We will update the manuscript to explicitly highlight communication trade-offs in NTK-DFL. Specifically, while our method significantly reduces the number of rounds needed to reach target accuracy, each round involves higher communication overhead due to Jacobian exchange. Please see Response 2 to Reviewer oV9C for a clear comparison of communication cost versus the test accuracy for NTK-DFL and DFedAvg, the best-performing baseline. For a detailed description of settings where the communication rounds are an important metric, see Response 1 to Reviewer Zq37.

  1. “Technical novelty is limited because the NTK-based update rule has been proposed in previous works and its validity for mitigating data heterogeneity also has been shown.”

We will again kindly direct the reviewer to our Response 2 to Reviewer Zq37.

  1. “It would be good to include the results of the incorporation of several compression techniques (sparsification) with other baselines.”

We plan to update Figure 15 to include a comparison of compression techniques with other baselines. Notably, gradient-based DFL methods perform significantly worse under the aggressive compression used in NTK-DFL. For example, DFedAvg reaches only ~55% test accuracy when both sparsification and quantization are applied, although it maintains better performance when subjected to quantization alone. Conversely, NTK-DFL is able to withstand severe quantization and compression while only sacrificing 1-2% performance degradation over the same number of communication rounds.

  1. “Why do model variance and final test accuracy on Fashion-MNIST show positive correlations? Can you provide more detailed discussion or analysis for that relation? How can we define moderate or severe dissimilarity between client weights?”
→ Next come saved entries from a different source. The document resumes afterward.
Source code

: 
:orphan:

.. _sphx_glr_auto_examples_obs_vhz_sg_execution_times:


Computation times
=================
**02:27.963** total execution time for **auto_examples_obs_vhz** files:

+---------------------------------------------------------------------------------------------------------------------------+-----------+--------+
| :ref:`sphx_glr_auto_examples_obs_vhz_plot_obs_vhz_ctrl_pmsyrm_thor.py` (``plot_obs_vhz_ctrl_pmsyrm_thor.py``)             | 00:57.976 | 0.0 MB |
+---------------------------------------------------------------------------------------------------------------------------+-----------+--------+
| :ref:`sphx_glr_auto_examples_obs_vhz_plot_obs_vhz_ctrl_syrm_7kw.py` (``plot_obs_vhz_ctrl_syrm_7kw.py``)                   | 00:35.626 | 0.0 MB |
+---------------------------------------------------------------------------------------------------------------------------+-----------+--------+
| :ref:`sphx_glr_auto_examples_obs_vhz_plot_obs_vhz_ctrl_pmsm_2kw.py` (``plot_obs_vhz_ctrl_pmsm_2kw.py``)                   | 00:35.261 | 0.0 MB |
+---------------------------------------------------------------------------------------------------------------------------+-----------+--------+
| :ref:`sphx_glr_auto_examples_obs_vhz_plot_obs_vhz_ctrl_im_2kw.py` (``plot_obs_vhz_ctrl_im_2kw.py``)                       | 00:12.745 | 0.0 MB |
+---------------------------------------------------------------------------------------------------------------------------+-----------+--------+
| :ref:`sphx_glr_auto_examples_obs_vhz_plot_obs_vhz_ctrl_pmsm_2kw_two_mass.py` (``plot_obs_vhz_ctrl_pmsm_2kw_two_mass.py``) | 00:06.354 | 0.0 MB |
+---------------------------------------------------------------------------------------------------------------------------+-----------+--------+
We thank the reviewer for raising this insightful question about the relationship between model variance and test accuracy, as well as the criteria for defining weight dissimilarity. Model averaging benefits from a diverse set of client solutions that generalize better when averaged together than any single model. Furthermore, weight dissimilarity can be quantified in many ways. For example, in Sahu et al. (2018), the norm of the weight difference is used as a metric to tune the FL updates. A mathematical formulation of “moderate” vs. “severe” dissimilarity between client weights may be grounds for a paper itself, and therefore we leave it to future work. We plan to update the end of the section “Gains Due to Final Model Aggregation” to include the discussion of this phenomenon based on our response above.

References

  • Anit Kumar Sahu et al. (2018). Federated Optimization in Heterogeneous Networks.
  • Greg Yang. (2019). Tensor Programs I: Wide Feedforward or Recurrent Neural Networks of Any Architecture are Gaussian Processes. 33rd Conference on Neural Information Processing Systems (NeurIPS 2019), Vancouver, Canada.
最终决定

The paper applies the NTK in FL, to guide the client models via a synergy of NTK evolution and FL aggregation. It is shown that the proposed method can scale well through different datasets, topologies and heterogeneities.